== SOURCE DATA ==
--------------------------------

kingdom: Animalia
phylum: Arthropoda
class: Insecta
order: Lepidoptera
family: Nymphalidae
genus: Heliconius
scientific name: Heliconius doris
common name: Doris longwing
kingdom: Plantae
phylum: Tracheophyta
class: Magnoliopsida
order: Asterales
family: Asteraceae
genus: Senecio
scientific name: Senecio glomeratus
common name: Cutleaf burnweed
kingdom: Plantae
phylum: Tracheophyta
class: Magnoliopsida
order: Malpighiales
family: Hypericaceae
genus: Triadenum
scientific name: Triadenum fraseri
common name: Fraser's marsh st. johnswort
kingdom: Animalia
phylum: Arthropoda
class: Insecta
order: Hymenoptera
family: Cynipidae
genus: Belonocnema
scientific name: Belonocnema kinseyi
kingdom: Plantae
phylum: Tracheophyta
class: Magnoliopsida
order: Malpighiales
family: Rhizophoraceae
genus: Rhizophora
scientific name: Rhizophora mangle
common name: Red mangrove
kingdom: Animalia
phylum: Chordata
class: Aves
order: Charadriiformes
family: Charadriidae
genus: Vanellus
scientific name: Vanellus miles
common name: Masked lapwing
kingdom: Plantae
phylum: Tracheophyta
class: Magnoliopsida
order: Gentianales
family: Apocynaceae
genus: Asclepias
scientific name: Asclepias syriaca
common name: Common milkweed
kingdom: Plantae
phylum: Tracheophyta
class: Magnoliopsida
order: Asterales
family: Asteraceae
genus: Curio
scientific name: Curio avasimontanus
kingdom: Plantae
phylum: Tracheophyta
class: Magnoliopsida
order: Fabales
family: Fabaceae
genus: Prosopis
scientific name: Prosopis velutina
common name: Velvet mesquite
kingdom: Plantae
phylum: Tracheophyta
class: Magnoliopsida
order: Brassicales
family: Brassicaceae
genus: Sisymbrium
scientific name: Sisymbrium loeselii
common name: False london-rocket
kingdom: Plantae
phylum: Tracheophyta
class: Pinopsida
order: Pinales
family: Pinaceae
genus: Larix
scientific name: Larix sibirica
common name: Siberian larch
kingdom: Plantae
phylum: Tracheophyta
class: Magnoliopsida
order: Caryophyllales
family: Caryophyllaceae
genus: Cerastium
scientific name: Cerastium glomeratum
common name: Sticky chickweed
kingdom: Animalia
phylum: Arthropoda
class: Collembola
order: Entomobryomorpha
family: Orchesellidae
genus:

--------------------------------

== REQUIRED WORK ==
Starting at the beginning of the material and going on through the line with "genus: Asclepias", write those lines out again, swapping "common name" for "vernacular name" and changing nothing else.

== WRITTEN ANSWER ==
kingdom: Animalia
phylum: Arthropoda
class: Insecta
order: Lepidoptera
family: Nymphalidae
genus: Heliconius
scientific name: Heliconius doris
vernacular name: Doris longwing
kingdom: Plantae
phylum: Tracheophyta
class: Magnoliopsida
order: Asterales
family: Asteraceae
genus: Senecio
scientific name: Senecio glomeratus
vernacular name: Cutleaf burnweed
kingdom: Plantae
phylum: Tracheophyta
class: Magnoliopsida
order: Malpighiales
family: Hypericaceae
genus: Triadenum
scientific name: Triadenum fraseri
vernacular name: Fraser's marsh st. johnswort
kingdom: Animalia
phylum: Arthropoda
class: Insecta
order: Hymenoptera
family: Cynipidae
genus: Belonocnema
scientific name: Belonocnema kinseyi
kingdom: Plantae
phylum: Tracheophyta
class: Magnoliopsida
order: Malpighiales
family: Rhizophoraceae
genus: Rhizophora
scientific name: Rhizophora mangle
vernacular name: Red mangrove
kingdom: Animalia
phylum: Chordata
class: Aves
order: Charadriiformes
family: Charadriidae
genus: Vanellus
scientific name: Vanellus miles
vernacular name: Masked lapwing
kingdom: Plantae
phylum: Tracheophyta
class: Magnoliopsida
order: Gentianales
family: Apocynaceae
genus: Asclepias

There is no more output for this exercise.